When studying either different groups of human beings at some period of time but in different historical and geographical contexts, or contrary to that a certain group of human beings in a specific geographical context but at various times, it becomes obvious that sexuality, its practices and values attached to them are exposed to constant changes.  
So, for example a “two spirited person” is a native tradition from North and South American as well as Canadian tribes (e.g. Inuit, Inca, Lakota, Cree, Cheyenne). Traditionally, the two-spirited person was one who had received a gift from the Creator, that gift being the privilege to house both male and female spirits in their bodies. Being given the gift of two-spirits meant that this individual had the ability to see the world from two perspectives at the same time. This greater vision was a gift to be shared with all, and as such, two-spirited men and women were revered as leaders, mediators, teachers, artists, seers, and spiritual guides. They were treated with the greatest respect, and held important spiritual and ceremonial responsibilities. Two spirited persons also can be found outside North America like in Africa (Swahili, Zulu) in Korea, Thailand, and Philippines and so on. Europeans saw them later as homosexuals and introduced homophobia into those cultures.
Anthropological research has influenced theories about sexuality insofar as that homosexuality cannot be regarded as opposed to heterosexuality: Both orientations are two poles of the same sexual continuum. Already in the fifties Alfred Kinsey had developed a theory about a continuum reaching from exclusive heterosexuality to exclusive homosexuality (also see Adrienne Rich (1979): On Lies, Secrets and Silence: Selected Prose, 1966-1978). Anthropological research supports the theory of social construction of sexuality, whereas human sexuality is characterized by great diversity.

c) Social learning theory

Social learning theory focuses on the learning that occurs within a social context. It considers that people learn from one another, including such concepts as observational learning, imitation, and modelling. Among others Albert Bandura (1977: Social Learning Theory) is considered the leading proponent of this theory. The social learning theory especially is applied to the understanding of aggression (A. Bandura (1973): Aggression: A Social Learning Analysis) and psychological disorders, particularly in the context of behaviour modification. It is considered a bridge between behaviourist learning theories and cognitive learning theories since it has cognitive factors as well as behaviourist factors (actually operant factors). Contrary to behaviourists it is assumed that behaviour can be chosen over another or increased in frequency or intensity without direct reinforcement (like direct rewards). Cognitive elements are introduced via individually generated expectancies about rewards, whereas expectancies are acting as reinforcers of behaviour.
Social learning theory rests on some basic assumptions about humans and human behaviour:

  • People are social beings; they react to the environment or respond to stimuli in the environment. This means that sexual behaviour can be taught.
  • Within social learning theory the idea of an existing innate sex drive is superfluous since trait or trait-like behaviour is created in conjunction with environmental stimuli.
  • Social behaviour can occur without external reinforcement; individual cognitions mediate the cues from the environment.
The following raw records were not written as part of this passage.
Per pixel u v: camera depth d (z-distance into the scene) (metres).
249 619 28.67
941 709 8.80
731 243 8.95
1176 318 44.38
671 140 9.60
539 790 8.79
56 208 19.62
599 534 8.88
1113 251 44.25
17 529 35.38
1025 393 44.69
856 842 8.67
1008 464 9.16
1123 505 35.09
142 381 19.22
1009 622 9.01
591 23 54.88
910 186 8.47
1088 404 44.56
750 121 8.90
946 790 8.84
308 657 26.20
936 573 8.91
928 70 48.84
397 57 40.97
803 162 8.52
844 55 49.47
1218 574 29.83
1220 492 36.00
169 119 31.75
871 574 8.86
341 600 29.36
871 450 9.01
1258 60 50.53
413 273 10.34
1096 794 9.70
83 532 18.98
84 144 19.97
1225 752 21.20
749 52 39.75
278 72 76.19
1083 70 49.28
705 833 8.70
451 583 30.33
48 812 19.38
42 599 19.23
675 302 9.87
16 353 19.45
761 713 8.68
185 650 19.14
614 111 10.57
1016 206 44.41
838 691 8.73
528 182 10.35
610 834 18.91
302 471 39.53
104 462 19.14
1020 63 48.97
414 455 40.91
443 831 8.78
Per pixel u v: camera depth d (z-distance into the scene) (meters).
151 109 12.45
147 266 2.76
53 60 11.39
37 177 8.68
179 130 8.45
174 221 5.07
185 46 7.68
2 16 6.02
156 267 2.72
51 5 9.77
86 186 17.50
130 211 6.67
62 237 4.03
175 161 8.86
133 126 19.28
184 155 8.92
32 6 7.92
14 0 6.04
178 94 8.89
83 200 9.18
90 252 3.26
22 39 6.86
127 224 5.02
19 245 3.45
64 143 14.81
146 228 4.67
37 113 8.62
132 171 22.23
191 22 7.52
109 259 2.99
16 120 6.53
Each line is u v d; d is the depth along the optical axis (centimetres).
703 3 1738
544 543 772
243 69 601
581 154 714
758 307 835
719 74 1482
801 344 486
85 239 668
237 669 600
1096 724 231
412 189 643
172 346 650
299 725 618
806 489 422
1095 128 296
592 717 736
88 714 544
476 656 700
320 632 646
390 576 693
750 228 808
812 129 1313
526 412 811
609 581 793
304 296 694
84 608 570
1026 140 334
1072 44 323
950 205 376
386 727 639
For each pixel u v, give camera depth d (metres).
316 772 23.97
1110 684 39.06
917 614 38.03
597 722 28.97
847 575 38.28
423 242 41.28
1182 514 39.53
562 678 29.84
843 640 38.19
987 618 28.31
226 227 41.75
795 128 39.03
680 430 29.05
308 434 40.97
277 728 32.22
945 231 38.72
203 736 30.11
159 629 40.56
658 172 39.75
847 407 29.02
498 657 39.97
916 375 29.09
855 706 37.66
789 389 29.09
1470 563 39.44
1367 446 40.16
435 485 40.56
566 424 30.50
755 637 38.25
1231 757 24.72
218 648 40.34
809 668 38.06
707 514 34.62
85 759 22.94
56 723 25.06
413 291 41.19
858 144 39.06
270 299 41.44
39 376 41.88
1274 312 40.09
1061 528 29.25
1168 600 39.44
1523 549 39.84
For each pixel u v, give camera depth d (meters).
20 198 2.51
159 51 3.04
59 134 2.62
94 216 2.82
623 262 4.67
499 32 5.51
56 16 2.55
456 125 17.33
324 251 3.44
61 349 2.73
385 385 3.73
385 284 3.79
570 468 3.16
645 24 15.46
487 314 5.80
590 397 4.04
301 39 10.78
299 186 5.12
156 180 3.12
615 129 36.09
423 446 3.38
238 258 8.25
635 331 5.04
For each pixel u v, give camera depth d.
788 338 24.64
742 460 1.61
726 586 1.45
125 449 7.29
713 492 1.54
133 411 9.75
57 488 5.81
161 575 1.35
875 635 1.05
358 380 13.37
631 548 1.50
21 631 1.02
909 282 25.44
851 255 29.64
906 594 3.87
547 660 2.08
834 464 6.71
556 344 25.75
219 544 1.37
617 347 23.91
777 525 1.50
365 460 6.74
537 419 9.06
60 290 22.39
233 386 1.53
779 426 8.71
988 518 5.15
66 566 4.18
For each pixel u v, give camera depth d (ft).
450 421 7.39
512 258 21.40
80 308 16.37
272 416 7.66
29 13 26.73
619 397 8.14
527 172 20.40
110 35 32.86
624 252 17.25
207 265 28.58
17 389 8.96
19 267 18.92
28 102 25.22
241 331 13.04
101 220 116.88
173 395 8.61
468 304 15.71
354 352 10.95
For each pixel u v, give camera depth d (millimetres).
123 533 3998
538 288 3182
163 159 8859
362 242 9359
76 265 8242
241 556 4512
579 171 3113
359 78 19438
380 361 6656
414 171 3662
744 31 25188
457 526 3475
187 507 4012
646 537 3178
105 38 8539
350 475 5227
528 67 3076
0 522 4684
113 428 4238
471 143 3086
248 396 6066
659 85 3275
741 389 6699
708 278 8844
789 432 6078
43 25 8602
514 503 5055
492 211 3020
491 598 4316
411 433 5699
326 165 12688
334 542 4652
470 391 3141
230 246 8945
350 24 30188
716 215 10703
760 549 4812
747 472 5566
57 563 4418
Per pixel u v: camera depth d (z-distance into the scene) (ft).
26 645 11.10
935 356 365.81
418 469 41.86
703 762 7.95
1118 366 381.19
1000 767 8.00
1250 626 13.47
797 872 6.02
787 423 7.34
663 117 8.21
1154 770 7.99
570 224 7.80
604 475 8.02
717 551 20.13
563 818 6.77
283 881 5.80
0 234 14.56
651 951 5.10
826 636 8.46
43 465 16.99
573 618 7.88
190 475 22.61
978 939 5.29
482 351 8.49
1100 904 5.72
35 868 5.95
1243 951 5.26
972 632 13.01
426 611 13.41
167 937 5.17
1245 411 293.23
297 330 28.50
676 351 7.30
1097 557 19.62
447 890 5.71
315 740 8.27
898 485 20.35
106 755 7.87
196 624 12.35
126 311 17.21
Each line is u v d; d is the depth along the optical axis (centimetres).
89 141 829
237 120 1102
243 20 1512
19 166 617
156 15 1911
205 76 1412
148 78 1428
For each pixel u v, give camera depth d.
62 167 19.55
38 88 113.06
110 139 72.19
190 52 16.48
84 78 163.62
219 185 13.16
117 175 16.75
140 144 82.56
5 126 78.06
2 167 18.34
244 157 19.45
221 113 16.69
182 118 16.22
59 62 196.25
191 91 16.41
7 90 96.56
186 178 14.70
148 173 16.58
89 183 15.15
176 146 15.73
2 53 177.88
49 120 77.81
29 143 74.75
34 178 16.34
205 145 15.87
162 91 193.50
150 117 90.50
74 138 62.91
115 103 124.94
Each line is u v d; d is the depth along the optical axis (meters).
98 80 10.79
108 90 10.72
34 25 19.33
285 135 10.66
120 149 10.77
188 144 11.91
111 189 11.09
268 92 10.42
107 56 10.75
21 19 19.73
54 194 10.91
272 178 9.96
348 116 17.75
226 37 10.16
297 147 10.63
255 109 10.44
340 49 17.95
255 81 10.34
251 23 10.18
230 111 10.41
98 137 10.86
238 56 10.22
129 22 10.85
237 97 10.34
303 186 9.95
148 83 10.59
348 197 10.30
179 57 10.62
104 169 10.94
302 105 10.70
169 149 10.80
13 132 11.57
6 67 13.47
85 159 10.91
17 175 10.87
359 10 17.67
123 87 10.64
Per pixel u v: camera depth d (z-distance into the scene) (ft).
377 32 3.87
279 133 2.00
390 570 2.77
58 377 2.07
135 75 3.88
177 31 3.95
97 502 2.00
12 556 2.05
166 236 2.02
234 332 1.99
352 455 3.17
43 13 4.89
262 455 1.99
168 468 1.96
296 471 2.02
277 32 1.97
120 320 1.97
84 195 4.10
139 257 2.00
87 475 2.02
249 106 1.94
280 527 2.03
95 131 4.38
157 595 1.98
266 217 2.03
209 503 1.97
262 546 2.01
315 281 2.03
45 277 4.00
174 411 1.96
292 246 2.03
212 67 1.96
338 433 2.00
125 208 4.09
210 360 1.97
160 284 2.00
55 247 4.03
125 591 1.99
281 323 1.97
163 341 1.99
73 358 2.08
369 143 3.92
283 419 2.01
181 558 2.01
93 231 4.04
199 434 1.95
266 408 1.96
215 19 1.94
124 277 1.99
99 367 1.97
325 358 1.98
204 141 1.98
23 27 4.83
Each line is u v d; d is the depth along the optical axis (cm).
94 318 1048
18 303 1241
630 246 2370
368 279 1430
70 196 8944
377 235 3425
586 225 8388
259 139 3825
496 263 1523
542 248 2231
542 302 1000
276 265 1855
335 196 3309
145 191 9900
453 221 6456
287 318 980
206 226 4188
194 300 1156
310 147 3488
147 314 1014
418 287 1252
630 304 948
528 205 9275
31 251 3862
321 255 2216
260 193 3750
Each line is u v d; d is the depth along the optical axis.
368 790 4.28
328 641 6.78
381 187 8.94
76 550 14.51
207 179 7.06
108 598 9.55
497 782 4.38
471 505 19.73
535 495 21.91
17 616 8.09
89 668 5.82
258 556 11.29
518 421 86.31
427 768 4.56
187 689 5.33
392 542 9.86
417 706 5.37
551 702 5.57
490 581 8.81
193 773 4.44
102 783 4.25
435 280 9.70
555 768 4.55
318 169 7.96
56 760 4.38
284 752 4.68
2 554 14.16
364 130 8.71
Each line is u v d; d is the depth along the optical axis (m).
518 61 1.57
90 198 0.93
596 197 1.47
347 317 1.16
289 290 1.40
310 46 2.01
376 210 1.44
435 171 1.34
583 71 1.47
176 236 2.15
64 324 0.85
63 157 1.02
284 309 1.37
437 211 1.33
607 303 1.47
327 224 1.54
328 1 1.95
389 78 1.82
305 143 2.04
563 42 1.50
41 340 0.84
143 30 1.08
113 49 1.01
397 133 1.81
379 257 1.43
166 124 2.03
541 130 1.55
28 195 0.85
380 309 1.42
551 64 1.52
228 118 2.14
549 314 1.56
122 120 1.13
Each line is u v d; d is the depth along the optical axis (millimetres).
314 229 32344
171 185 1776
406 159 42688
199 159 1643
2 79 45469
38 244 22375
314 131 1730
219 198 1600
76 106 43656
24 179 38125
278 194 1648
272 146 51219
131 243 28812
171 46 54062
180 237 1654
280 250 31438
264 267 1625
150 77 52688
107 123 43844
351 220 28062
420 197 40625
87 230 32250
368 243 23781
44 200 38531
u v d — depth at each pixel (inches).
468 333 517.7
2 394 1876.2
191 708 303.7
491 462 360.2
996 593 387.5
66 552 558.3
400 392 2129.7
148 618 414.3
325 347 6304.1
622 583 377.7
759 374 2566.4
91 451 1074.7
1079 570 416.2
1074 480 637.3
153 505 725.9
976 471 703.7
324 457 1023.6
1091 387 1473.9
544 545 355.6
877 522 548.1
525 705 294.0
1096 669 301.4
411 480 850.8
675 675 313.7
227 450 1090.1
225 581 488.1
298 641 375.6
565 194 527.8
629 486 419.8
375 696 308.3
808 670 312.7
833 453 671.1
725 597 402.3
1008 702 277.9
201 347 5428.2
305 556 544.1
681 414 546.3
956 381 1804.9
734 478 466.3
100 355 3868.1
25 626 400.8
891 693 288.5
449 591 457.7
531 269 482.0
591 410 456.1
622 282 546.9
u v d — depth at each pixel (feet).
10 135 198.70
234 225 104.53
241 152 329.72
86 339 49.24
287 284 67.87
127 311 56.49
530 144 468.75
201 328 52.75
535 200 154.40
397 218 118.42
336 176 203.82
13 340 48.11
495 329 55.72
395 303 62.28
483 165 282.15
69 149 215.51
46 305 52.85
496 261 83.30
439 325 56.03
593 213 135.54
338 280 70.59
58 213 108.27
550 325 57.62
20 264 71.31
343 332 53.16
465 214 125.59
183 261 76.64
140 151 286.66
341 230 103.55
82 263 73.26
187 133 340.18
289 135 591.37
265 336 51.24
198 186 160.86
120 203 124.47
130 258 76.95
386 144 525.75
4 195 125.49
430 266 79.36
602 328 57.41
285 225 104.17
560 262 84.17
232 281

Social learning theory treats human sexuality as at least partially learned and cognitively oriented. According to Hovell et al. (1994) sexual pleasure and expectancies about sexual pleasure are among the most powerful of all reinforcers.
In social learning theory homosexuality is linked to the early qualitative learning and development of one's gender identity and gender role. Parents, peers, and the media are a source of role models of children. To the extend that these models behave sexually, children tend to imitate sexual behaviour. As children are more likely to be reinforced for same-sex imitation, they tend to pick up same-sex behaviours, which lead to the cognitive association of particular behaviours with male versus female sexuality. Sexuality is intervowen with the development of gender roles. Nevertheless, these behaviours can change over time as the surrounding environment changes (Oliver and Hyde 1993). Other researchers noted that various environmental modelling experiences predict same-sex or opposite-sex preferences in adulthood (van Wyk and Geist (1984): Psychosocial development of heterosexuality, bisexual, and homosexual behaviour. In: Archives of Sexual Behavior 13, pp 505-544).
Thus, aversive experiences of women like sexual abuse, rape etc. might enforce a same-sex preference in adulthood. This finding is predicted from a social learning model, although also from a simpler reinforcement model. But, since positive aspects (pleasurable physical sensation, appreciation of partner) may be a similar strong factor, it could be argued as well, whether a first orgasm is reached via same-sex or opposite-sex contact might have a similar predictive power.
Since homosexuality still is viewed as less moral, less valuable, less normal than heterosexuality it is easy to believe it arises from negative experiences. This conclusion bars the possibility of homosexuality as an outcome of positive experiences - as it is generally presumed for heterosexual love.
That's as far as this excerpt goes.